What I ended up doing here is query all JSON to return an array of Equipment objects regardless of where they are in the hierarchy (which means you may need to filter it a bit better depending on your full JSON). Then it's pretty easy to define each field based on JSON path and just pass the result to CSVWriter.

Also check out some gotchas that I outlined in the respective comment lines.

void Main()
{
    var jsonString = "{\"GpsLocation\":{\"Equipment\":[{\"EquipmentId\":\"EQ00001\",\"InquiryValue\":[\"IV00001\"],\"Timestamp\":\"2020-01-01 01:01:01.01\"},{\"EquipmentId\":\"EQ00002\",\"InquiryValue\":[\"IV00002\"],\"Timestamp\":\"2020-01-01 01:01:01.01\"}]}}";
    var jsonReader = new StringReader(jsonString);
    var csvWriter = new StringWriter(); // outputs to string, comment out if you want file output
    //var csvWriter = new StreamWriter(".\\your_output.csv"); // writes to a file of your choice
    using (var csv = new ChoCSVWriter(csvWriter))
    using (var json = new ChoJSONReader(jsonReader)
                        .WithJSONPath("$..Equipment[*]", true) // firstly you scope the reader to all Equipment objects. take note of the second parameter. Apparently you need to pass true here as otherwise it just won't return anythig
                        .WithField("EquipmentId", jsonPath: "$.EquipmentId", isArray: false) // then you scope each field in the array to what you want it to be. Since you want scalar values, pass `isArray: false` for better predictability
                        .WithField("InquiryValue", jsonPath: "$.InquiryValue[0]", isArray: false) // since your InquiryValue is actually an array, you want to obtain first element here. if you don't do this, fields names and values would go askew
                        .WithField("Timestamp", jsonPath: "$.Timestamp", fieldType: typeof(DateTime), isArray: false)) // you can also supply field type, otherwise it seems to default to `string`
    {   
        csv.WithFirstLineHeader().Write(json);
    }
    Console.WriteLine(csvWriter.GetStringBuilder().ToString()); // comment this out if writing to file - you won't need it
}

Update summary:

  1. Pivoted to update the code to rely on JSON Path scoping - this seems to allow for field name manipulation with pretty low effort
  2. Looking at your comment, you could probably simplify your file writer a little bit - use StreamWriter instead of StringWriter - see updated code for example
timur
  • 14,239
  • 2
  • 11
  • 32
  • Awesome! Thank you very much. But one more thing, the code works great but it doesn't include the titles for each column (EquipmentId,InquiryValue,Timestamp). I'm saving the output to a CSV file using the code below. `string csvOutput = (csvWriter.GetStringBuilder().ToString()); File.WriteAllText("./foo.csv", csvOutput.ToString());` – Juan De La Cruz Aug 13 '20 at 16:15
1

Here is the working sample of producing CSV from your JSON

string json = @"{
""GpsLocation"": {
        ""Equipment"": [
            {
                ""EquipmentId"": ""EQ00001"",
                ""InquiryValue"": [
                    ""IV00001""

# The data:
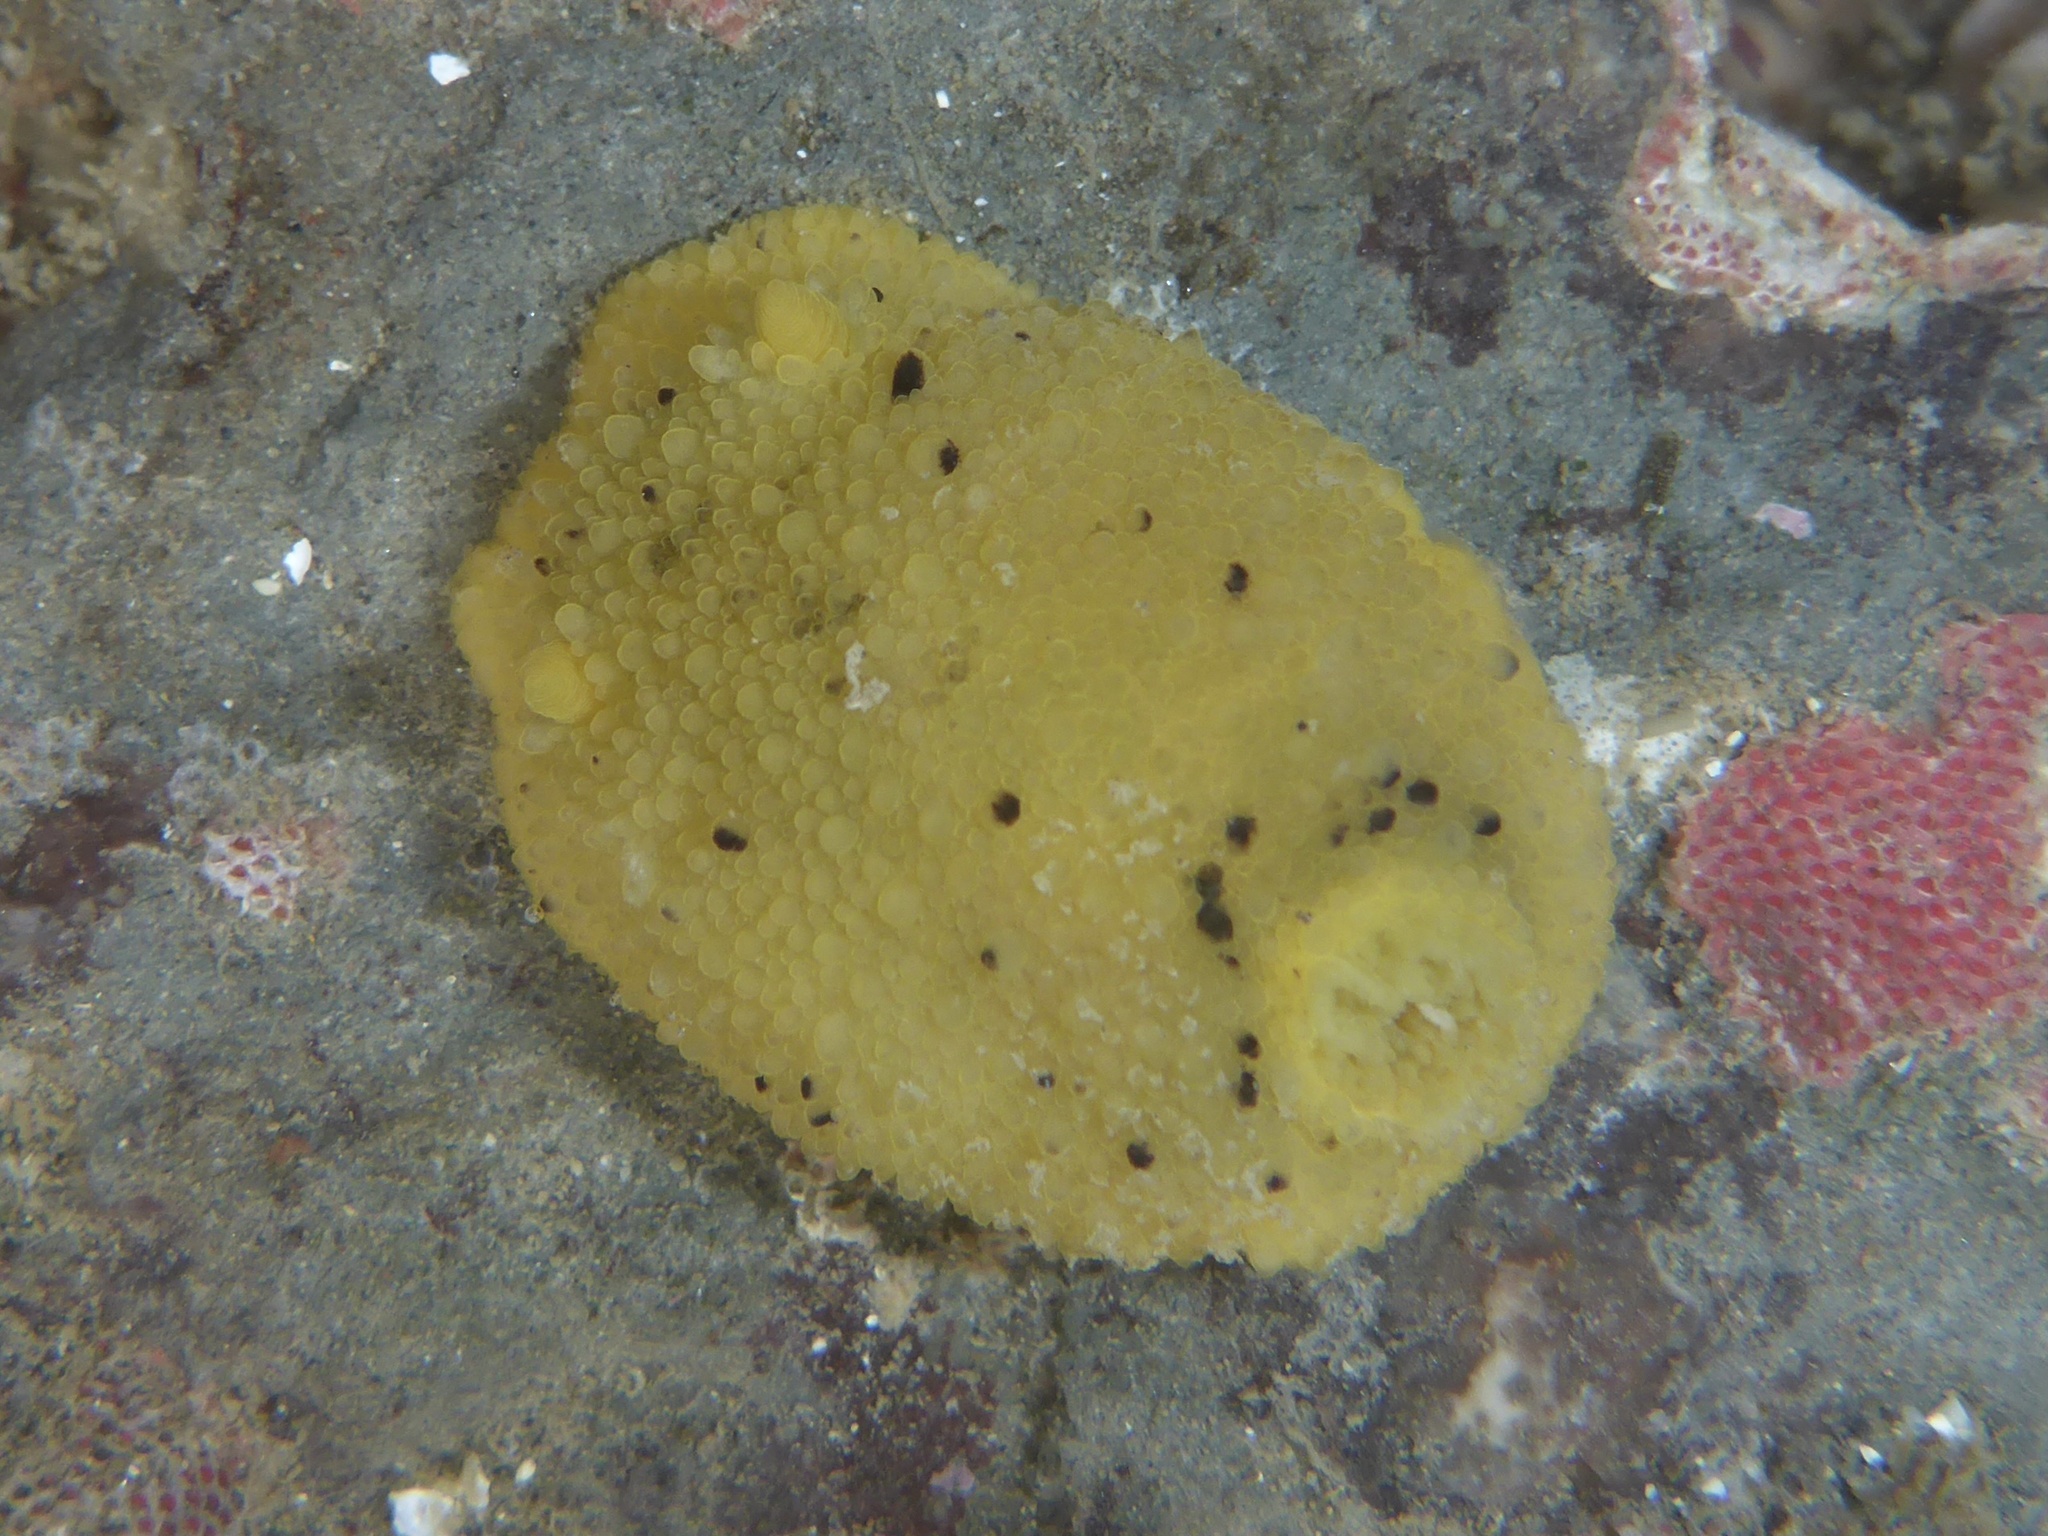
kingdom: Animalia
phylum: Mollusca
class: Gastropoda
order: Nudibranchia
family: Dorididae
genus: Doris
...
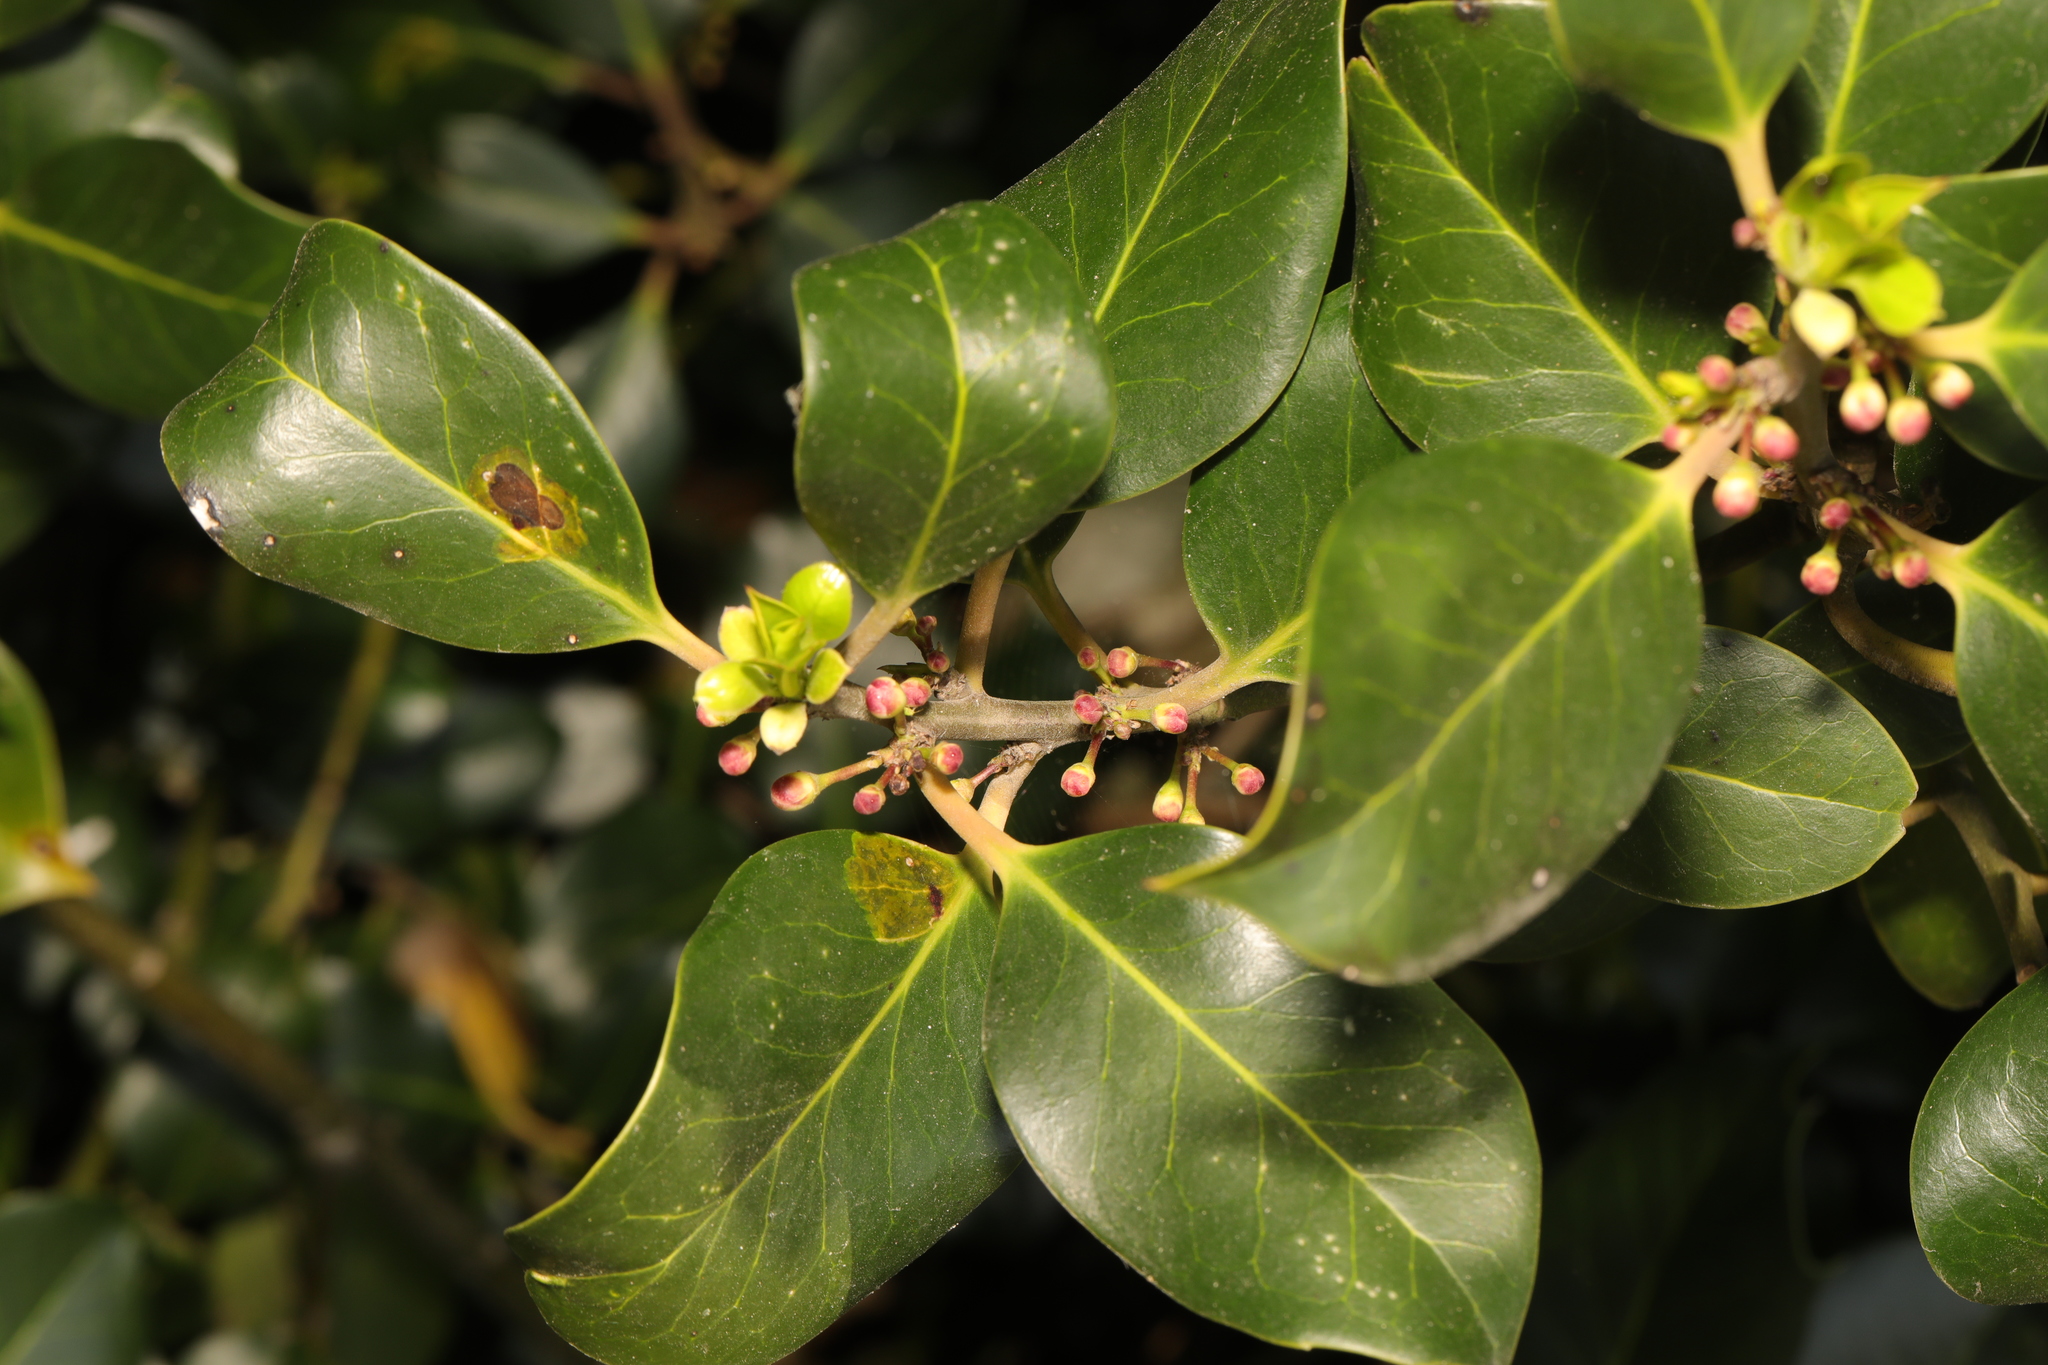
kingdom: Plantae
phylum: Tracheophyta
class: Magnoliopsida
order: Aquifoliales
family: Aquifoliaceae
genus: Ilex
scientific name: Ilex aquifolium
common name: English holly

# Brief A:
In the JSON-to-CSV thread, what value does the code comment say must be passed as the second parameter of WithJSONPath?
# Brief B:
Continue the JSON-to-CSV thread from the point where it stops.

# Output A:
True, because otherwise the reader won't return anything.

# Output B:
                ],
                ""Timestamp"": ""2020-02-01 01:01:01.01"",
            },
            {
                ""EquipmentId"": ""EQ00002"",
                ""InquiryValue"": [
                    ""IV00002""
                ],
                ""Timestamp"": ""2020-01-01 01:01:01.01""
            }
        ]
    }
}";

StringBuilder csv = new StringBuilder();

using (var r = ChoJSONReader.LoadText(json)
    .WithJSONPath("$.GpsLocation.Equipment")
    .WithField("EquipmentId")
    .WithField("InquiryValue", jsonPath: "InquiryValue[0]", fieldType: typeof(string))
    .WithField("Timestamp", fieldType: typeof(DateTime))
    )
{
    using (var w = new ChoCSVWriter(csv)
        .WithFirstLineHeader())
        w.Write(r);
}
Console.WriteLine(csv.ToString());

Output:

EquipmentId,InquiryValue,Timestamp
EQ00001,IV00001,2/1/2020 1:01:01 AM
EQ00002,IV00002,1/1/2020 1:01:01 AM

Sample fiddle: https://dotnetfiddle.net/hJWtqH

Cinchoo
  • 6,088
  • 2
  • 19
  • 34
0

Your code is sound, but the issue is that you're only writing the first variable in the array by using i.GpsLocation.Equipment[0]. Instead, try looping over everything by putting it into a for loop, and changing the [0] to your iterating variable inside of said loop.